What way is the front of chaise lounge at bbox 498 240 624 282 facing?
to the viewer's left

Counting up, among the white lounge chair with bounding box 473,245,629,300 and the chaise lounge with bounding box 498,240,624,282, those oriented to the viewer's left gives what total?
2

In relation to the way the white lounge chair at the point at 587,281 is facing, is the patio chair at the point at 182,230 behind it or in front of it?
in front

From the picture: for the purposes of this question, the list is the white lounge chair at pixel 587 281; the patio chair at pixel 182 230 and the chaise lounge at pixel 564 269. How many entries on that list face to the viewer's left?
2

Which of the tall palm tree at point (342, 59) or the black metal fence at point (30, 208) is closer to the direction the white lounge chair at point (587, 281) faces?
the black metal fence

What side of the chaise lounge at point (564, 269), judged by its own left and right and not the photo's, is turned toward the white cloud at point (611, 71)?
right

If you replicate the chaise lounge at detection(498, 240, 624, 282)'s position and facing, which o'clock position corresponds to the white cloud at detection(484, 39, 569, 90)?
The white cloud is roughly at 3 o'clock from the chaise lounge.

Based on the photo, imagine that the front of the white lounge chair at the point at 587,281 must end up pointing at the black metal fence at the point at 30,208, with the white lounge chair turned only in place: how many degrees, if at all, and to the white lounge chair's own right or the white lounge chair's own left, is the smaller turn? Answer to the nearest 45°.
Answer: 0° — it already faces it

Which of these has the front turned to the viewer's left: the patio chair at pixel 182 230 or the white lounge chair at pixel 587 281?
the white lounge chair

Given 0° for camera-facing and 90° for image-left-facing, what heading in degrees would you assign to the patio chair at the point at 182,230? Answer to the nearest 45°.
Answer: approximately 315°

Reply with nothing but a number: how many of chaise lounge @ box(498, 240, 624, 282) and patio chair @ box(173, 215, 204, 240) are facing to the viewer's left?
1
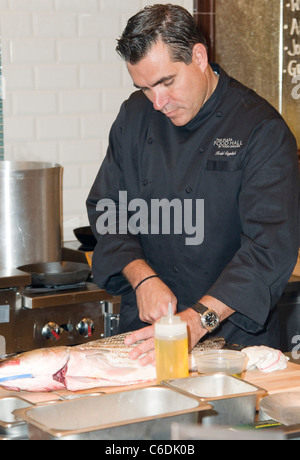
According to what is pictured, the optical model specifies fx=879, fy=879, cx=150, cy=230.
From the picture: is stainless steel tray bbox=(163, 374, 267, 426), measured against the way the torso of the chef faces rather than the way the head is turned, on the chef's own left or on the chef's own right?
on the chef's own left

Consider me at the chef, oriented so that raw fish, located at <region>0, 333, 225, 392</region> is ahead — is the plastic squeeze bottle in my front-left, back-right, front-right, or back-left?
front-left

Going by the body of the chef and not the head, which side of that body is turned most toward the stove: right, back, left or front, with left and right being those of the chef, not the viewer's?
right

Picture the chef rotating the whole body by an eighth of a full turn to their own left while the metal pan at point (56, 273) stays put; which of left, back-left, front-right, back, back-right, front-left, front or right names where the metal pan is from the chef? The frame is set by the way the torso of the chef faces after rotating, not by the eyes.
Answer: back-right

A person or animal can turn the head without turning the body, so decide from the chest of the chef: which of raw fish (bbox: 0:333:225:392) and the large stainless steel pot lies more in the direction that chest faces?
the raw fish

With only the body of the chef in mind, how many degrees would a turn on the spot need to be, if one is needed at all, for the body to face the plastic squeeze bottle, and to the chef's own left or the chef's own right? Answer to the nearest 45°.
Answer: approximately 45° to the chef's own left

WHAT IS EXPECTED: Output every row above as a two-column CSV with the header names request and answer. Each row gets one CSV line, with its text and its answer each in a single quoted field and any line breaks replaced by spaces, and the pictures left out.

REPLY:
request,answer
"What way is the front of chaise lounge at bbox 498 240 624 282 facing?","to the viewer's left"
"Counting up, among the white lounge chair with bounding box 473,245,629,300 and the chaise lounge with bounding box 498,240,624,282, those oriented to the viewer's left gives what total?","2"
"In relation to the way the white lounge chair at the point at 587,281 is facing, is the patio chair at the point at 182,230 behind it or in front of it?","in front"
"From the picture: for the purposes of this question, the list is the white lounge chair at pixel 587 281; the patio chair at pixel 182 230 and the chaise lounge at pixel 564 269. How many entries on that list face to the viewer's left?","2"
"Which of the tall palm tree at point (342, 59) or the black metal fence at point (30, 208) is closer to the direction the white lounge chair at point (587, 281) faces?","the black metal fence"
"What side of the chaise lounge at point (564, 269), judged by its own left and right and not the photo's, is turned toward the white cloud at point (611, 71)?","right"
"If you replicate the chaise lounge at detection(498, 240, 624, 282)'s position and facing, which o'clock position corresponds to the white cloud at detection(484, 39, 569, 90)?","The white cloud is roughly at 3 o'clock from the chaise lounge."
"Based on the photo, imagine that the front of the white lounge chair at the point at 587,281 must end up pointing at the black metal fence at the point at 30,208, with the white lounge chair turned only in place: how many degrees, if at all, and to the white lounge chair's own right or the white lounge chair's own left, is the smaller turn? Answer to the nearest 45°. Answer:","0° — it already faces it"
"Which of these has the front turned to the viewer's left: the patio chair at pixel 182 230 or the white lounge chair at pixel 587 281?","the white lounge chair"
"Given 0° for camera-facing and 90° for image-left-facing, what heading in degrees would you assign to the patio chair at the point at 182,230? Answer to the nearest 45°. Answer:","approximately 315°"
"Reply with nothing but a number: how many of chaise lounge @ box(498, 240, 624, 282) and patio chair @ box(173, 215, 204, 240) are facing to the viewer's left?","1"
"According to what is pictured, the optical model specifies fx=879, fy=879, cx=150, cy=230. From the picture: is stainless steel tray bbox=(163, 374, 267, 426), measured against the way the torso of the chef faces rather than the way the head is turned, on the chef's own left or on the chef's own right?","on the chef's own left"
"Consider me at the chef, oriented so that raw fish, located at <region>0, 333, 225, 392</region> is ahead — is the plastic squeeze bottle in my front-left, back-right, front-right, or back-left?","front-left"
"Going by the body of the chef and not the head, which side of that body is turned most toward the stove: right, back, left or front, with left and right being those of the chef, not the viewer's?","right"
"Picture the chef rotating the whole body by an eighth of a full turn to their own left while the metal pan at point (56, 273) stays put; which of left, back-left, front-right, back, back-right, front-left, front or right names where the metal pan is from the chef? The frame is set by the way the torso of the chef faces after rotating, not by the eyes. Answer:","back-right"
"A person or animal can turn the head without turning the body, so decide from the chest of the chef: which of raw fish (bbox: 0:333:225:392) and the large stainless steel pot lies more in the direction that chest faces?","the raw fish"
"With only the body of the chef in mind, how many degrees would a turn on the spot need to be, if one is needed at all, for the body to face the plastic squeeze bottle, and to the chef's own left or the chef's own right? Answer to the nearest 45°. Answer:","approximately 45° to the chef's own left"